Recorded information:
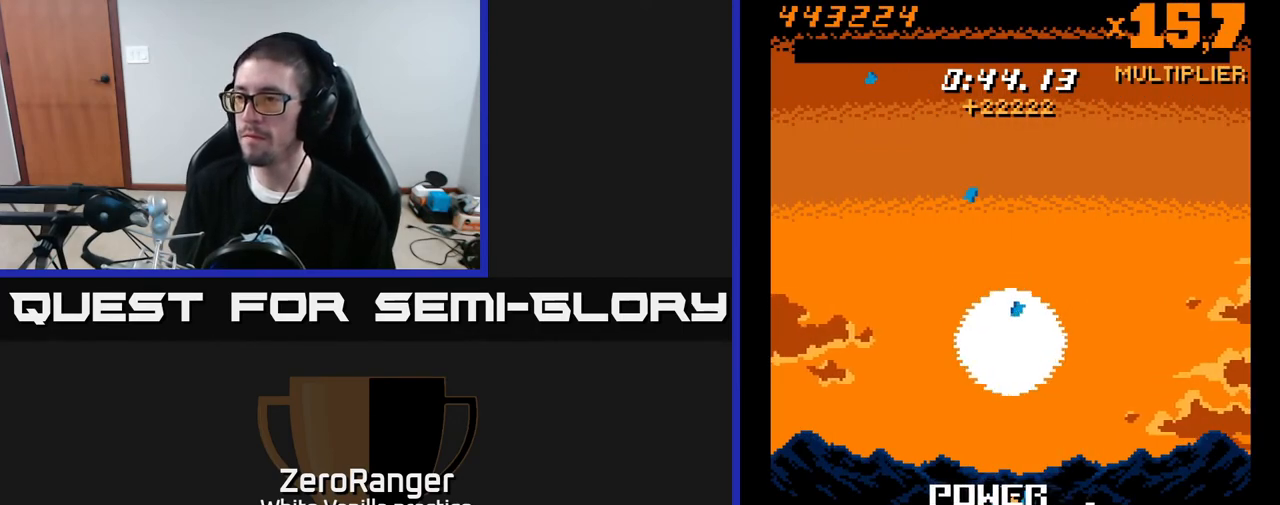
{"buttons": ["DPAD_LEFT"], "right_stick": "center", "events": [[383, "L2", "up"], [450, "DPAD_LEFT", "down"]]}
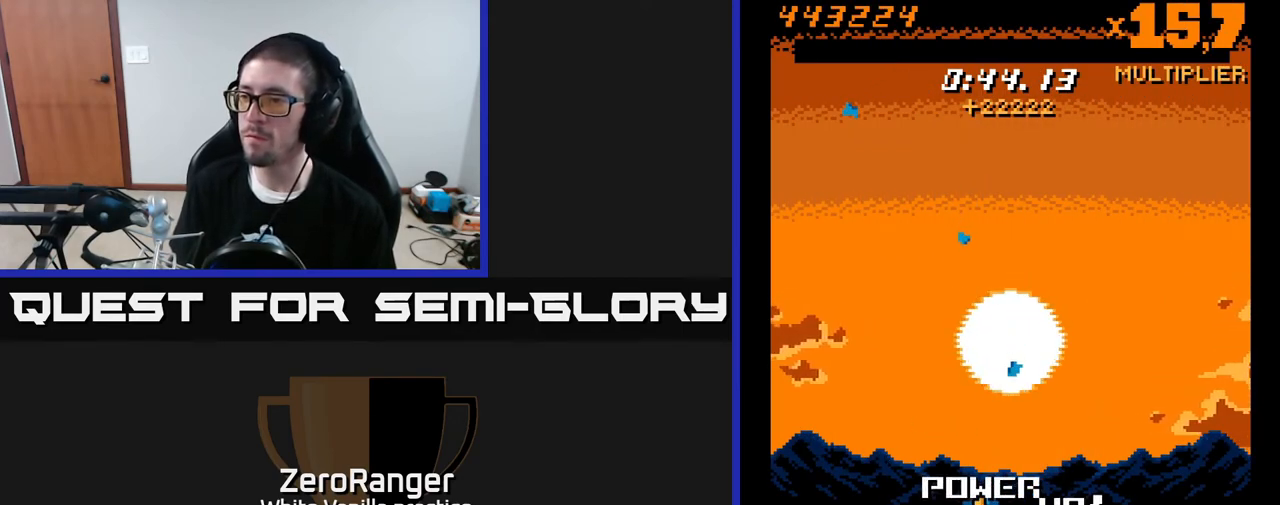
{"buttons": ["L2"], "right_stick": "center", "events": [[50, "DPAD_LEFT", "up"], [50, "L2", "down"]]}
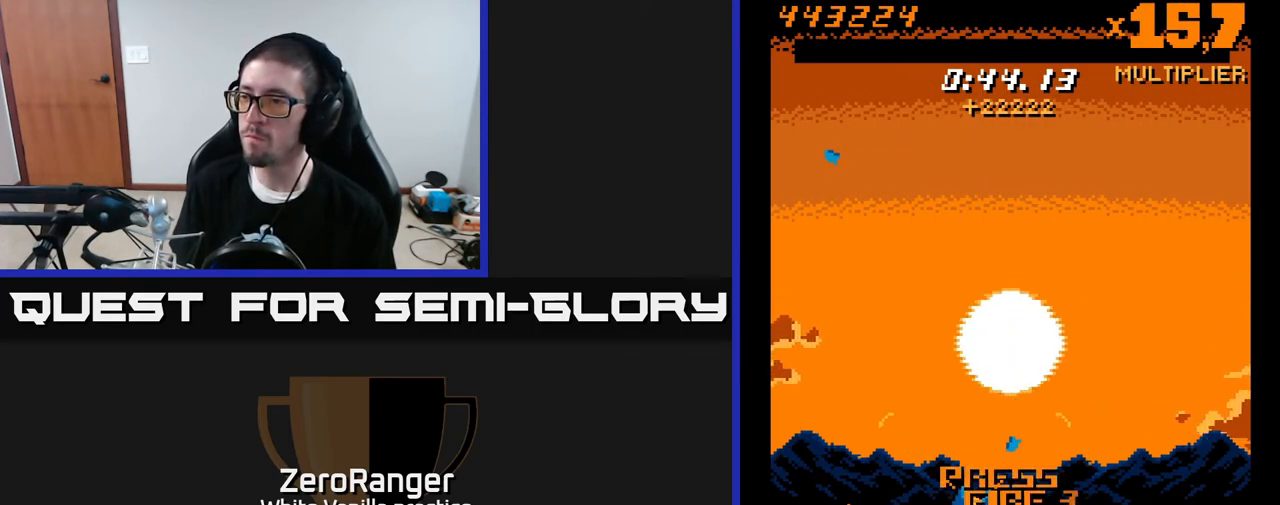
{"buttons": ["L2"], "right_stick": "center", "events": [[350, "L2", "up"], [483, "L2", "down"]]}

What is needed: Leave the pictures out, and print every line of the listing exactly as written.

Result of the task:
{"buttons": ["DPAD_LEFT"], "right_stick": "center", "events": [[383, "L2", "up"], [450, "DPAD_LEFT", "down"]]}
{"buttons": ["L2"], "right_stick": "center", "events": [[50, "DPAD_LEFT", "up"], [50, "L2", "down"]]}
{"buttons": ["L2"], "right_stick": "center", "events": [[350, "L2", "up"], [483, "L2", "down"]]}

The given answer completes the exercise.